# How to remove fresh lacquer smell in Drawer



## jeeptree2112 (Dec 8, 2012)

Just made two end dressers for beside the bed, three drawers in each and used brush on lacquer this time rather than polyurethane due to the smell always lingers with the poly then the clothes smell. Well, here I am again. Two weeks after the build, drawers open, in the house, airing out, they still make my shirts smell like lacquer after closing one over night. 
First question, How do I get rid of the smell..........it's been 2 weeks airing out.
Second question, what is everybody using on the inside of their drawers that doesn't smell.....I've read poly acrylic and Shellac but no good advice yet.

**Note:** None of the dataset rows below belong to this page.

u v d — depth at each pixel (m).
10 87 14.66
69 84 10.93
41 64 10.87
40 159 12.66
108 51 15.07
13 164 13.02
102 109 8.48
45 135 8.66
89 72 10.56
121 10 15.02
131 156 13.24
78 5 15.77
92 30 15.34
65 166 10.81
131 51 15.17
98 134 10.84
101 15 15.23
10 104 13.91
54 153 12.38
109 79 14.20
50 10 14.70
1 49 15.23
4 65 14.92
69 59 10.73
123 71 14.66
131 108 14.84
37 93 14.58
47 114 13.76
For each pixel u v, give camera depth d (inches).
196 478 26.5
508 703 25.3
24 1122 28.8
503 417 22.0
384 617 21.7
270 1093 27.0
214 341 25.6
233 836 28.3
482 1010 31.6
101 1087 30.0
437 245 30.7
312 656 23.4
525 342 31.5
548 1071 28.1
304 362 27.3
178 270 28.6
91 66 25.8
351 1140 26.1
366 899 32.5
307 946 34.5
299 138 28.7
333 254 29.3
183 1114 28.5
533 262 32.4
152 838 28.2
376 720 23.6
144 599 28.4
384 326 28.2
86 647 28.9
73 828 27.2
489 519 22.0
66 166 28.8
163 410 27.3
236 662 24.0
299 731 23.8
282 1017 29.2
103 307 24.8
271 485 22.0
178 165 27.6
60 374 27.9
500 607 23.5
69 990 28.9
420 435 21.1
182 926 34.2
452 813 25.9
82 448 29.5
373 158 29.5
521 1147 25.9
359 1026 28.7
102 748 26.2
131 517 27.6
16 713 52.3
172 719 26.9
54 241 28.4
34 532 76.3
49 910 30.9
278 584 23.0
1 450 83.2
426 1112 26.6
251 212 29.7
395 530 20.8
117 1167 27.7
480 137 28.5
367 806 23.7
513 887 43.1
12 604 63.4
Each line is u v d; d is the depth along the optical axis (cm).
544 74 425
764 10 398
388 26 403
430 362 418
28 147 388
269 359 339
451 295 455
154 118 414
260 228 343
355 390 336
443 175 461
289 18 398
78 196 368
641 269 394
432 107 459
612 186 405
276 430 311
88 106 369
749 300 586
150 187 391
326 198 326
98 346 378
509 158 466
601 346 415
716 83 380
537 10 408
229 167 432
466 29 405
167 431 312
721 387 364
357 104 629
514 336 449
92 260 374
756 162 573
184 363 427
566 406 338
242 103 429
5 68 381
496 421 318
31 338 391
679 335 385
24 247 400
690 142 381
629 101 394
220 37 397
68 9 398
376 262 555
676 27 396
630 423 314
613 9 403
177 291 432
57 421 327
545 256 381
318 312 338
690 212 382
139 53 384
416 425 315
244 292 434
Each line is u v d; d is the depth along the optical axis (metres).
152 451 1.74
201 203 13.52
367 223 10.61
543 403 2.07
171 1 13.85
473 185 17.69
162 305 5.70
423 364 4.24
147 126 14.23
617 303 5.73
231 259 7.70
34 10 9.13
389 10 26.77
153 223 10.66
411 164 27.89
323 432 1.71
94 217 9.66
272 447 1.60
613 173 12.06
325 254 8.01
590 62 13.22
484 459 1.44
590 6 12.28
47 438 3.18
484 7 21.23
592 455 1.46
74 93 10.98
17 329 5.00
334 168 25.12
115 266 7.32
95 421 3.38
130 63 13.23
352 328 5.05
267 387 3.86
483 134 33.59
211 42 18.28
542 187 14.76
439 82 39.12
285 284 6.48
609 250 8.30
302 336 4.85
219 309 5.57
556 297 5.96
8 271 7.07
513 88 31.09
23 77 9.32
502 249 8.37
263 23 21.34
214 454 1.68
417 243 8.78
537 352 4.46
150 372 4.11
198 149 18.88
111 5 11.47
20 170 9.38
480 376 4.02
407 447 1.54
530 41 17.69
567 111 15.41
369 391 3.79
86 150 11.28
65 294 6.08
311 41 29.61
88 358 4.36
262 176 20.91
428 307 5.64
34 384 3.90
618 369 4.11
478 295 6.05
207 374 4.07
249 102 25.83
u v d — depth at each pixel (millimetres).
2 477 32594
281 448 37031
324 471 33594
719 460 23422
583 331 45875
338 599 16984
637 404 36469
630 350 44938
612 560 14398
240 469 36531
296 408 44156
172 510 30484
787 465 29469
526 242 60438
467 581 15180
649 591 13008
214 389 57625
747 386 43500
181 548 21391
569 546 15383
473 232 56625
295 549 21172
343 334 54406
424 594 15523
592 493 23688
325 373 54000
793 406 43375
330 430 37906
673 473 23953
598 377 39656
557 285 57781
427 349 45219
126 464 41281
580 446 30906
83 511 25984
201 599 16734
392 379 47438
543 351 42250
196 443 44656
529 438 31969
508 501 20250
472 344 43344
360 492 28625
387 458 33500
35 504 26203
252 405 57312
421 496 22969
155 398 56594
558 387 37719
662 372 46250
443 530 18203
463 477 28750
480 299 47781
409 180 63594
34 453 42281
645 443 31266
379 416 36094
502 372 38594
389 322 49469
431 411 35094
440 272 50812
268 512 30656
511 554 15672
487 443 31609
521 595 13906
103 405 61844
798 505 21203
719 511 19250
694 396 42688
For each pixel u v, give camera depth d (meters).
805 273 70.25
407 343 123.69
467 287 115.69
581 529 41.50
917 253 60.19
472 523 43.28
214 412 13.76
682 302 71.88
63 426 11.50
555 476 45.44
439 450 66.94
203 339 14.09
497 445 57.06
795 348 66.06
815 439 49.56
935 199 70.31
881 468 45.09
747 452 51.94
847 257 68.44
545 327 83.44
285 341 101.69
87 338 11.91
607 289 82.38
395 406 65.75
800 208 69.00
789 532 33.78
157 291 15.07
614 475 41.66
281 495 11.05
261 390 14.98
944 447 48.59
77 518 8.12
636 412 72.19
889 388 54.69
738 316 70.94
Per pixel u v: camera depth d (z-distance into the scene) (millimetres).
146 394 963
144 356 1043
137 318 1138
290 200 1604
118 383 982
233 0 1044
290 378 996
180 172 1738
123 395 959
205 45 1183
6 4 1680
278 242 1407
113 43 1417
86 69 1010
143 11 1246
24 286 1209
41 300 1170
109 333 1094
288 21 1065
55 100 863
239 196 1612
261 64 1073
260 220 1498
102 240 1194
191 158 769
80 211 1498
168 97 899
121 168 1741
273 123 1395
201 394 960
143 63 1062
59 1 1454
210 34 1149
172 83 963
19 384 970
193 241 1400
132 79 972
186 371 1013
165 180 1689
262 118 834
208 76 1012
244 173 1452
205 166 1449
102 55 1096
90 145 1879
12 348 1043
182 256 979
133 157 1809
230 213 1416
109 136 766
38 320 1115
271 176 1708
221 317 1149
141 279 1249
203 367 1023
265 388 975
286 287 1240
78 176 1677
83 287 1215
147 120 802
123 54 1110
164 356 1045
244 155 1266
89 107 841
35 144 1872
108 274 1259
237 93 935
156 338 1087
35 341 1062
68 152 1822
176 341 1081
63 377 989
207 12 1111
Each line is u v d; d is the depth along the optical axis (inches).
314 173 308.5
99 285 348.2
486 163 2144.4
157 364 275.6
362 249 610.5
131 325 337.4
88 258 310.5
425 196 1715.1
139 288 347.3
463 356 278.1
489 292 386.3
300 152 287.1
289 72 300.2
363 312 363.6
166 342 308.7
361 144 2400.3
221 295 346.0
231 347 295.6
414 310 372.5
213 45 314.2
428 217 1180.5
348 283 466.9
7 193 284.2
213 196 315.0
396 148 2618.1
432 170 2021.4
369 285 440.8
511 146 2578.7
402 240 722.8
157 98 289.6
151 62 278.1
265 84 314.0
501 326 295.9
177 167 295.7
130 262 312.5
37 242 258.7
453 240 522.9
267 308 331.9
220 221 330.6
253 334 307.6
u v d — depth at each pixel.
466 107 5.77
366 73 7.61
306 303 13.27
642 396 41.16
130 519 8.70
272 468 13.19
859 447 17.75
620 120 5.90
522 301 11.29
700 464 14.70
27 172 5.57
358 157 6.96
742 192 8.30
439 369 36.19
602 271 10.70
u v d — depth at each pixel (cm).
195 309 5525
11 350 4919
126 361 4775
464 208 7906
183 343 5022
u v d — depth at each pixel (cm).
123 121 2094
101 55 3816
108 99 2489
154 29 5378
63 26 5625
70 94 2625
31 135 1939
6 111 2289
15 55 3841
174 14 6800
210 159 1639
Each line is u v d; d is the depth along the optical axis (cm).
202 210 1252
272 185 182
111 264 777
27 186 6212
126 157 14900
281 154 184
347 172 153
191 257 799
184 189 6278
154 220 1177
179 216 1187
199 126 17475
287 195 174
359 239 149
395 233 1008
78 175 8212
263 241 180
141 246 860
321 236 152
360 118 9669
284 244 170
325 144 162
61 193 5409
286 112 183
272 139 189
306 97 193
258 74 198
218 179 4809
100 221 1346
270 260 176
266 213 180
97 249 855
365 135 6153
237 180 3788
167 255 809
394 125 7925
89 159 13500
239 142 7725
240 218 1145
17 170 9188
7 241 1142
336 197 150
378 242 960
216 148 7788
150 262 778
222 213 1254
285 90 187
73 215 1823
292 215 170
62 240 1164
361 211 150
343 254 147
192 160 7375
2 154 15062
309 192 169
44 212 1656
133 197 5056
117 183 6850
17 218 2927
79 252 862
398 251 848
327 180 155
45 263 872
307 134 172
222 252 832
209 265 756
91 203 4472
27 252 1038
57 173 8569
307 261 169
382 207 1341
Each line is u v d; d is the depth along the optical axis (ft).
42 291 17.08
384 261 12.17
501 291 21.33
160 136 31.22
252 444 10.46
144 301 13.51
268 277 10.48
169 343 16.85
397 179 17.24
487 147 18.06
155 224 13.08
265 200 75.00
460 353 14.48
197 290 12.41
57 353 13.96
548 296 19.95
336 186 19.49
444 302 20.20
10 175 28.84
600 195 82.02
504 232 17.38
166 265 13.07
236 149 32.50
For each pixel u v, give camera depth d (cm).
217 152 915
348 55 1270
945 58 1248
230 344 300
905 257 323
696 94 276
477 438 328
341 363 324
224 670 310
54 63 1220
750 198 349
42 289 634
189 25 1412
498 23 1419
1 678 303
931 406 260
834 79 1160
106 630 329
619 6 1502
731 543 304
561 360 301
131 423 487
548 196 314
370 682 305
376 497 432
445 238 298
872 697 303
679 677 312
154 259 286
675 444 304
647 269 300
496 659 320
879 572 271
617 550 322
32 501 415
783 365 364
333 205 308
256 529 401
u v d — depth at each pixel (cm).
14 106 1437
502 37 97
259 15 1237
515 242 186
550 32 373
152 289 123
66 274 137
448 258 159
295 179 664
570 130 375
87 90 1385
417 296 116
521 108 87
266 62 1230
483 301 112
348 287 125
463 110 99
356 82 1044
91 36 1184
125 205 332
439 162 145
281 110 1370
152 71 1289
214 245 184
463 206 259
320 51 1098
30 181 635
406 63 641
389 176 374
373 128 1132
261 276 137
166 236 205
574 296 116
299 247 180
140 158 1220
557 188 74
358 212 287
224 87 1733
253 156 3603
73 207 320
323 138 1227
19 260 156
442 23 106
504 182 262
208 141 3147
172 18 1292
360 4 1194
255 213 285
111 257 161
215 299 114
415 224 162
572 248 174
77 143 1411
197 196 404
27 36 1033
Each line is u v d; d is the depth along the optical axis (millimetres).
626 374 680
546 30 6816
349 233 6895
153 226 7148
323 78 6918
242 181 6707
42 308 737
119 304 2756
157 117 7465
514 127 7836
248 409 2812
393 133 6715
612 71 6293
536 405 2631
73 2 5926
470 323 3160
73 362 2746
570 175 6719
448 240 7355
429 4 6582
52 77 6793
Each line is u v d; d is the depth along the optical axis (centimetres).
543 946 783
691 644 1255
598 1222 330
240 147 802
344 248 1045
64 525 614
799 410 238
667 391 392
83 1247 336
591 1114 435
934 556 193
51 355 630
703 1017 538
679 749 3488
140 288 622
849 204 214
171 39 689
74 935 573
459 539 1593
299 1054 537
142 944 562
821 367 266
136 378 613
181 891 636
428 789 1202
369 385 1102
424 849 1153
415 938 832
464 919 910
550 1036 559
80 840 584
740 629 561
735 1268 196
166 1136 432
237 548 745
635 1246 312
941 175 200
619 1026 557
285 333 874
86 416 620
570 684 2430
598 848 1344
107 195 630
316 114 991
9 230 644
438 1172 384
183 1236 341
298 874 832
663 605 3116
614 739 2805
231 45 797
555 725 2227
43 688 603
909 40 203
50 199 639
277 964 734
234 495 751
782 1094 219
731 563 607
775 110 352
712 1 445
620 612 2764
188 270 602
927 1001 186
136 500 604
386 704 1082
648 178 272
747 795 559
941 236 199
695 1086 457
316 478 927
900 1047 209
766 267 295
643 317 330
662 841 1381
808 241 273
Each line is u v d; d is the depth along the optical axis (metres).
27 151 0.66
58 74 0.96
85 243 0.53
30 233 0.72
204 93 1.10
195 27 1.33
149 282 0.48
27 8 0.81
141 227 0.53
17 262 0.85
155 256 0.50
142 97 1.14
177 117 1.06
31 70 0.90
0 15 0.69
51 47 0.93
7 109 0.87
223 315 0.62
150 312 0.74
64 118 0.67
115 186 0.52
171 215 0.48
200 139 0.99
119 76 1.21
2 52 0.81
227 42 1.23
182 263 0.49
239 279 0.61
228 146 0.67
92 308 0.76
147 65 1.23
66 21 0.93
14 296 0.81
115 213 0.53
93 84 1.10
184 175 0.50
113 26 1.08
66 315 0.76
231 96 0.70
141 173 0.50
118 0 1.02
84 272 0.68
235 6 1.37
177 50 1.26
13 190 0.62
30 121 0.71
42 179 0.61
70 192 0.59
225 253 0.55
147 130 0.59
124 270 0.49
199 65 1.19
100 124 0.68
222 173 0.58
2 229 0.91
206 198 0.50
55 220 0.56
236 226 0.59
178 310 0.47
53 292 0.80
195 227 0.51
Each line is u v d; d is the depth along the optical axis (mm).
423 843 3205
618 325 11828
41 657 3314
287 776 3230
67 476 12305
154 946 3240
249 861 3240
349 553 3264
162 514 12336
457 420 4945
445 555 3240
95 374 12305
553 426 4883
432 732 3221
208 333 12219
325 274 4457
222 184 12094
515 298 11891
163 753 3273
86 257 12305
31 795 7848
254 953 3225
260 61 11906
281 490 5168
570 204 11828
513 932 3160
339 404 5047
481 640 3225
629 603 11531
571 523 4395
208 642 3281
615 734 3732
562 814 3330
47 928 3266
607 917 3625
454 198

Thanks


----------



## cabinetman (Jul 5, 2007)

jeeptree2112 said:


> Just made two end dressers for beside the bed, three drawers in each and used brush on lacquer this time rather than polyurethane due to the smell always lingers with the poly then the clothes smell. Well, here I am again. Two weeks after the build, drawers open, in the house, airing out, they still make my shirts smell like lacquer after closing one over night.
> First question, How do I get rid of the smell..........it's been 2 weeks airing out.
> Second question, what is everybody using on the inside of their drawers that doesn't smell.....I've read poly acrylic and Shellac but no good advice yet. Thanks


 







It's possible when you brushed on the lacquer, it was done too heavy, and hasn't dried completely. Ordinarily, a sprayed lacquer drawer should air out in a few days. I would give it more time to dry. If it does and still smells, you could lightly sand and apply a waterbase poyurethane. Or, strip off the lacquer and apply a waterbase polyurethane.













 







.


----------



## Fred Hargis (Apr 28, 2012)

I almost always use shellac to finish drawers, with the exception of bath cabinets. For those I use a water borne finish. I, too, amsurprised the lacquer smell remains, because it's one I've used in the past and had no problems. I have to think it's going to dry and stop smelling soon, but you could top coat it (sealing it) with shellac.


----------



## Dave66 (Apr 6, 2012)

Time will handle the problem.

All finishes leave some amount of oder. Even unfinished wood has its own smell. They all go away eventually. If you just have to deal with it right now, you might try some scented dryer sheets in the drawers. They just mask one oder with another, but it might be more acceptable.


----------



## Steve Neul (Sep 2, 2011)

What the drawer needs is ventilation. You might set the drawers in front of a fan for a day or two.


----------